What is needed: Below are some records; work out how many of their lines contain "will" and give the number only.

(Source texts of formatted documents)

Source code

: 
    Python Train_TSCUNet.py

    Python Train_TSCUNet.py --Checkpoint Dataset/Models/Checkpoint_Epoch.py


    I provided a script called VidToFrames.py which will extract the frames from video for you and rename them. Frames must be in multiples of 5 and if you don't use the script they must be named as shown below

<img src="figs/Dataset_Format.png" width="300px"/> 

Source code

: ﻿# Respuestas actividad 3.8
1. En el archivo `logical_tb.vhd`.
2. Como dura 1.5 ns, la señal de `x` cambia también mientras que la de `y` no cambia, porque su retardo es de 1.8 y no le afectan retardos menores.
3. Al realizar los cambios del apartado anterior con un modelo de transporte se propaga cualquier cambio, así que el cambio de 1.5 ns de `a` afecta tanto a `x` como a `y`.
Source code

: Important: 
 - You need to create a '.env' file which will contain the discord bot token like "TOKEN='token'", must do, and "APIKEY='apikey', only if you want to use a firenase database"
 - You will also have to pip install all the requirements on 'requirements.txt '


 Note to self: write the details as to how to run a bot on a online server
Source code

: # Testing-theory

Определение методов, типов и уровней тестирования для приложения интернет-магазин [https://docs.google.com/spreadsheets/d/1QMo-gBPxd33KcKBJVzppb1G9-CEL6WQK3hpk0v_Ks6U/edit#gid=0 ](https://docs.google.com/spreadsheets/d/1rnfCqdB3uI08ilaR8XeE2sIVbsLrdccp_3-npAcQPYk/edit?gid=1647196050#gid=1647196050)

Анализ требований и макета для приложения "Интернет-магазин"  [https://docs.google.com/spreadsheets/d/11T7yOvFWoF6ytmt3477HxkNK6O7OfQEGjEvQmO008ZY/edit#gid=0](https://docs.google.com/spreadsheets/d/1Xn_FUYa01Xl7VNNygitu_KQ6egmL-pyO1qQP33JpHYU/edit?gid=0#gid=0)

Solution to this task: 3